Start

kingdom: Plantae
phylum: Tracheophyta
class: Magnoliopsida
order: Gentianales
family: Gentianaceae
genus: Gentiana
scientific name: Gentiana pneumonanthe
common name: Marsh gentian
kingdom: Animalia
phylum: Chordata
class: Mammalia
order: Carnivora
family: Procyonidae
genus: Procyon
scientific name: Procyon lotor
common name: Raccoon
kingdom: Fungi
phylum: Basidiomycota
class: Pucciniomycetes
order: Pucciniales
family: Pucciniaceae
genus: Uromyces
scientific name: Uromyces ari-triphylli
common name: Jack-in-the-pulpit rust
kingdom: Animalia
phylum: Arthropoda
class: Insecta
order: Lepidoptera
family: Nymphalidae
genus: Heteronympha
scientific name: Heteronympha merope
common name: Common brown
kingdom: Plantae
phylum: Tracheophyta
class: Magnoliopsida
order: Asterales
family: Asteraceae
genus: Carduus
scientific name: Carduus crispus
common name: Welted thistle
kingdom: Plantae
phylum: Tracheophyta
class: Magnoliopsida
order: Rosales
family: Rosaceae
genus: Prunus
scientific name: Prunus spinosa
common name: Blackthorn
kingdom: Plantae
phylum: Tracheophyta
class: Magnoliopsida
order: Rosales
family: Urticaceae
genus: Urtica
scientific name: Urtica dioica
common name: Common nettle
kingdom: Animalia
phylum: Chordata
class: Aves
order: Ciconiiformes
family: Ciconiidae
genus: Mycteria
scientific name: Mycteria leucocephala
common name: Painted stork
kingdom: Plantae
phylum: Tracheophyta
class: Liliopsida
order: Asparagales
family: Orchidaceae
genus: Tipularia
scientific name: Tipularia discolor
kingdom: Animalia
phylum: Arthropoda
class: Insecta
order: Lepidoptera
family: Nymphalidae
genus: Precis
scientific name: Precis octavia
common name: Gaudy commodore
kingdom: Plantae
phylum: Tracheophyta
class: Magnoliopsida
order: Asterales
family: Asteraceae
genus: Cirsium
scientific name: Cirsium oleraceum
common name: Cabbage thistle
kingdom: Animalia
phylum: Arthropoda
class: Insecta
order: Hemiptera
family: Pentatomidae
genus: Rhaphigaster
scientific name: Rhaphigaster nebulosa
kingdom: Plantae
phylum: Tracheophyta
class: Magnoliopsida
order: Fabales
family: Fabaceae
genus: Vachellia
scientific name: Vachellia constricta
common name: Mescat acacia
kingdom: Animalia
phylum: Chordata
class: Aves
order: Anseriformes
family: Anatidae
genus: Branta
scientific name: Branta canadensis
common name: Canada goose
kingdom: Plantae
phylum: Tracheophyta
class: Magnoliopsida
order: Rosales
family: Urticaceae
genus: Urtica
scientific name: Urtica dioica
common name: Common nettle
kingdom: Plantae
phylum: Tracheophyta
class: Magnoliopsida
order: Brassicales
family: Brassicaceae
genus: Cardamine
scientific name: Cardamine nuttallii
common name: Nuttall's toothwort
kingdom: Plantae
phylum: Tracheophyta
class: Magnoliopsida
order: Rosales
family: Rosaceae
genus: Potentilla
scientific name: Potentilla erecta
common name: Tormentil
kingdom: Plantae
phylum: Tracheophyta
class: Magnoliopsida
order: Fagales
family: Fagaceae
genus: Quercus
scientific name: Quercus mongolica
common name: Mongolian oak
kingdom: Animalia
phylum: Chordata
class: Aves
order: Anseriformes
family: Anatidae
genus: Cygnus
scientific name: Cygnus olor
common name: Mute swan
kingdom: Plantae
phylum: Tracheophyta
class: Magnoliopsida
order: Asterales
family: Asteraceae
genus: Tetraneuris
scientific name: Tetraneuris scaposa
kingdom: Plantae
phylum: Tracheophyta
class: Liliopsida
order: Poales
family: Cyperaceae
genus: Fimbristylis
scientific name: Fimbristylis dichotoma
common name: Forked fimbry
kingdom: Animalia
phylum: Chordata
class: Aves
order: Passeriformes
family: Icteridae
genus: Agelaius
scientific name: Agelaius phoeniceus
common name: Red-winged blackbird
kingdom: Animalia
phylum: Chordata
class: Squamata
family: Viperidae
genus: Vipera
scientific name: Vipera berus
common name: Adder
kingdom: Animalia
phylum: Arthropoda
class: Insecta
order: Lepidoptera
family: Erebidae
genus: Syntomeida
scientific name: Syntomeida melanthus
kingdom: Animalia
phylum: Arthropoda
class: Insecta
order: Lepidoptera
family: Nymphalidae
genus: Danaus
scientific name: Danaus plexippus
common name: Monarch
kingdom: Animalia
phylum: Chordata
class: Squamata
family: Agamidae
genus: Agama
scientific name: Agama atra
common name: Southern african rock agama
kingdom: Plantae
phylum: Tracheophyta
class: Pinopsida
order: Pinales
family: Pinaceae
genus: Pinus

End

**What is expected:**
Copy all of these lines again, replacing "common name" with "vernacular name" and leaving everything else unchanged.

**Task result:**
kingdom: Plantae
phylum: Tracheophyta
class: Magnoliopsida
order: Gentianales
family: Gentianaceae
genus: Gentiana
scientific name: Gentiana pneumonanthe
vernacular name: Marsh gentian
kingdom: Animalia
phylum: Chordata
class: Mammalia
order: Carnivora
family: Procyonidae
genus: Procyon
scientific name: Procyon lotor
vernacular name: Raccoon
kingdom: Fungi
phylum: Basidiomycota
class: Pucciniomycetes
order: Pucciniales
family: Pucciniaceae
genus: Uromyces
scientific name: Uromyces ari-triphylli
vernacular name: Jack-in-the-pulpit rust
kingdom: Animalia
phylum: Arthropoda
class: Insecta
order: Lepidoptera
family: Nymphalidae
genus: Heteronympha
scientific name: Heteronympha merope
vernacular name: Common brown
kingdom: Plantae
phylum: Tracheophyta
class: Magnoliopsida
order: Asterales
family: Asteraceae
genus: Carduus
scientific name: Carduus crispus
vernacular name: Welted thistle
kingdom: Plantae
phylum: Tracheophyta
class: Magnoliopsida
order: Rosales
family: Rosaceae
genus: Prunus
scientific name: Prunus spinosa
vernacular name: Blackthorn
kingdom: Plantae
phylum: Tracheophyta
class: Magnoliopsida
order: Rosales
family: Urticaceae
genus: Urtica
scientific name: Urtica dioica
vernacular name: Common nettle
kingdom: Animalia
phylum: Chordata
class: Aves
order: Ciconiiformes
family: Ciconiidae
genus: Mycteria
scientific name: Mycteria leucocephala
vernacular name: Painted stork
kingdom: Plantae
phylum: Tracheophyta
class: Liliopsida
order: Asparagales
family: Orchidaceae
genus: Tipularia
scientific name: Tipularia discolor
kingdom: Animalia
phylum: Arthropoda
class: Insecta
order: Lepidoptera
family: Nymphalidae
genus: Precis
scientific name: Precis octavia
vernacular name: Gaudy commodore
kingdom: Plantae
phylum: Tracheophyta
class: Magnoliopsida
order: Asterales
family: Asteraceae
genus: Cirsium
scientific name: Cirsium oleraceum
vernacular name: Cabbage thistle
kingdom: Animalia
phylum: Arthropoda
class: Insecta
order: Hemiptera
family: Pentatomidae
genus: Rhaphigaster
scientific name: Rhaphigaster nebulosa
kingdom: Plantae
phylum: Tracheophyta
class: Magnoliopsida
order: Fabales
family: Fabaceae
genus: Vachellia
scientific name: Vachellia constricta
vernacular name: Mescat acacia
kingdom: Animalia
phylum: Chordata
class: Aves
order: Anseriformes
family: Anatidae
genus: Branta
scientific name: Branta canadensis
vernacular name: Canada goose
kingdom: Plantae
phylum: Tracheophyta
class: Magnoliopsida
order: Rosales
family: Urticaceae
genus: Urtica
scientific name: Urtica dioica
vernacular name: Common nettle
kingdom: Plantae
phylum: Tracheophyta
class: Magnoliopsida
order: Brassicales
family: Brassicaceae
genus: Cardamine
scientific name: Cardamine nuttallii
vernacular name: Nuttall's toothwort
kingdom: Plantae
phylum: Tracheophyta
class: Magnoliopsida
order: Rosales
family: Rosaceae
genus: Potentilla
scientific name: Potentilla erecta
vernacular name: Tormentil
kingdom: Plantae
phylum: Tracheophyta
class: Magnoliopsida
order: Fagales
family: Fagaceae
genus: Quercus
scientific name: Quercus mongolica
vernacular name: Mongolian oak
kingdom: Animalia
phylum: Chordata
class: Aves
order: Anseriformes
family: Anatidae
genus: Cygnus
scientific name: Cygnus olor
vernacular name: Mute swan
kingdom: Plantae
phylum: Tracheophyta
class: Magnoliopsida
order: Asterales
family: Asteraceae
genus: Tetraneuris
scientific name: Tetraneuris scaposa
kingdom: Plantae
phylum: Tracheophyta
class: Liliopsida
order: Poales
family: Cyperaceae
genus: Fimbristylis
scientific name: Fimbristylis dichotoma
vernacular name: Forked fimbry
kingdom: Animalia
phylum: Chordata
class: Aves
order: Passeriformes
family: Icteridae
genus: Agelaius
scientific name: Agelaius phoeniceus
vernacular name: Red-winged blackbird
kingdom: Animalia
phylum: Chordata
class: Squamata
family: Viperidae
genus: Vipera
scientific name: Vipera berus
vernacular name: Adder
kingdom: Animalia
phylum: Arthropoda
class: Insecta
order: Lepidoptera
family: Erebidae
genus: Syntomeida
scientific name: Syntomeida melanthus
kingdom: Animalia
phylum: Arthropoda
class: Insecta
order: Lepidoptera
family: Nymphalidae
genus: Danaus
scientific name: Danaus plexippus
vernacular name: Monarch
kingdom: Animalia
phylum: Chordata
class: Squamata
family: Agamidae
genus: Agama
scientific name: Agama atra
vernacular name: Southern african rock agama
kingdom: Plantae
phylum: Tracheophyta
class: Pinopsida
order: Pinales
family: Pinaceae
genus: Pinus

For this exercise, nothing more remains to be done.